The appeal was initiated following a plea from Sri Lankan doctors, who said there was a critical shortage.
Since the appeal was launched, the community has generously opened up their hearts and wallets and the funds stand at $36,000, exceeding the initial $21,000 needed to ship the 350 beds.
FSOQ president Jay Weerawardena said: “The response to our appeal has been overwhelming. Contributions range from $50 dollars for one bed to a full container load of beds.
“As you would agree, this amazing response reflects the trust they had in our unity, with all FSOQ community organisations giving their best to the campaign.”
Originally, seven 40-foot containers were to be engaged with shipping costs around $3000 a container.
Dr Weerawardena said the FSOQ had decided to leave the campaign open and now plans were under way to send 660 beds in 11 containers.
“As Bill Deutrom who has been coordinating many of our projects in Sri Lanka says, with the exponential increase of COVID-19 patients, hospitals can’t take patients any more as they don’t have enough beds. Over the last few months we have separately received requests for beds,” Dr Weerawardena said. “As you may know we have so far sent close to 3000 beds and these beds are serving emergency and ICU units all over the country. In addition to Western Province, our beds are in remote hospitals such as Jaffna, Vavuniya, Batticaloa etc. In fact, it has been our flagship project along with installation of water-purification plants in rural villages in Sri Lanka.”
The FSOQ is ready with the shipment and is waiting for shipping space. The containers are expected to be shipped in July or August, depending on schedules.
“As we are informed, currently there is a severe shortage of shipping space coming from the Suez Canal blockage. In this scenario, there is a likely chance of the costs going up a little.
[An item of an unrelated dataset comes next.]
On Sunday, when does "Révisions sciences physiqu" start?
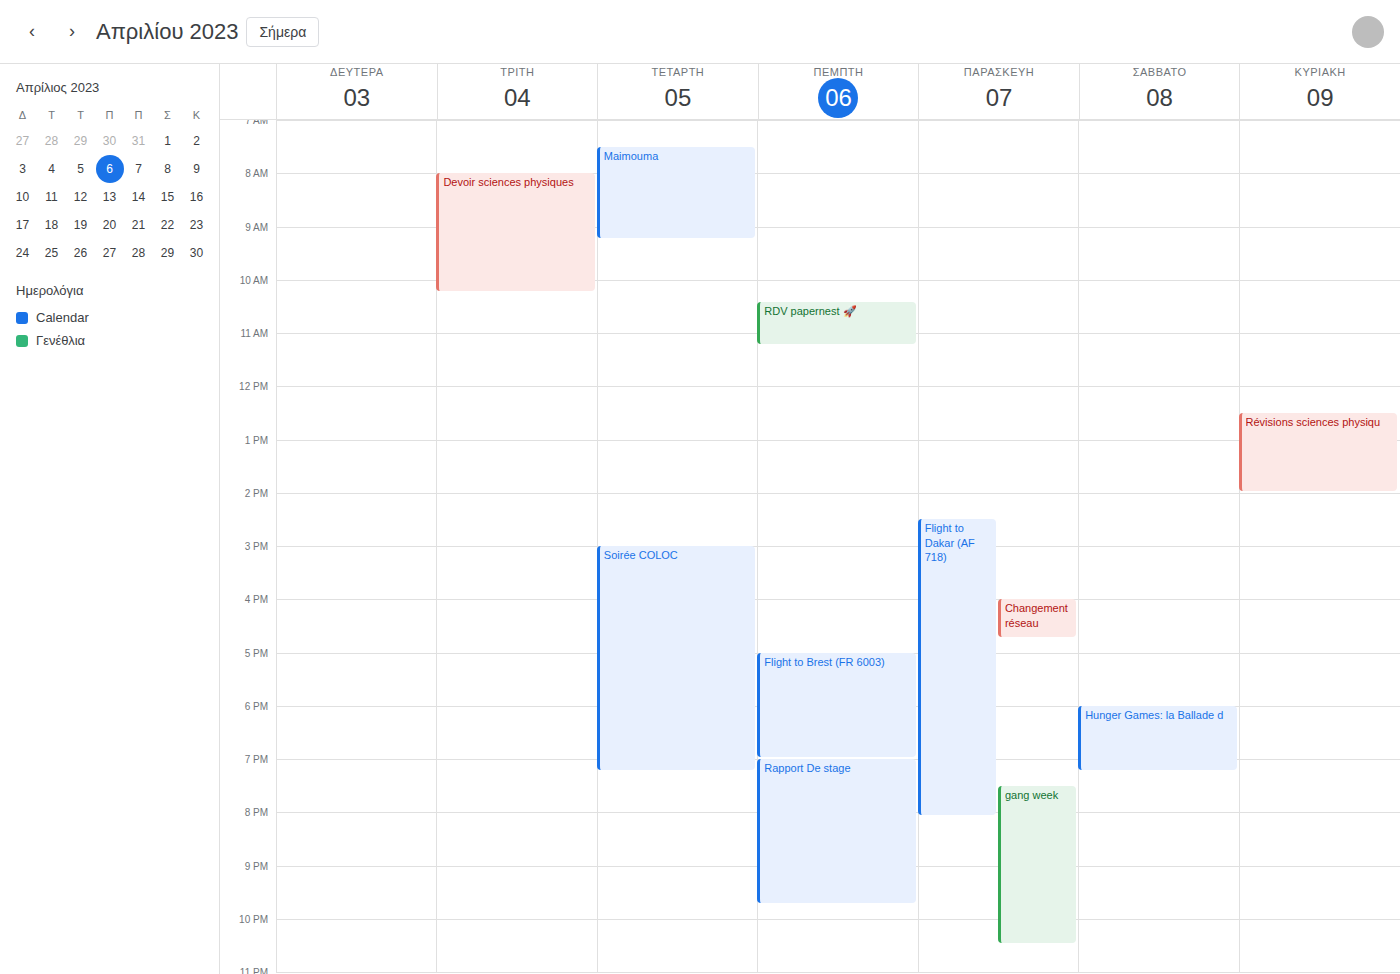
12:30 PM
We are closely monitoring the situation and due diligence will be exercised with all payments,” Dr Weerawardena said.
A $300 insurance fee has been added to each shipment making it $3300 a container.
Dr Weerawardena said FSOQ treasurer Nandasiri Tennakoon had sent acknowledgements to every donor to the fund.
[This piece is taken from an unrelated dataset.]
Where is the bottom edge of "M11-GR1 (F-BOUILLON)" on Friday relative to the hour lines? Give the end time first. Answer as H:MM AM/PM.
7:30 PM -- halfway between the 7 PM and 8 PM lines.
Updates would be posted on the FSOQ website, www.fsoq.com.au, and on 4EB radio programs.
Bill Deutrom, who is coordinating the delivery of beds in Sri Lanka said the situation in Sri Lanka was dire. Apart from the spread of COVID-19, the country was also dealing with floods and land slippages causing deaths.
He said every cent raised in the appeal would be used for the delivery of the beds.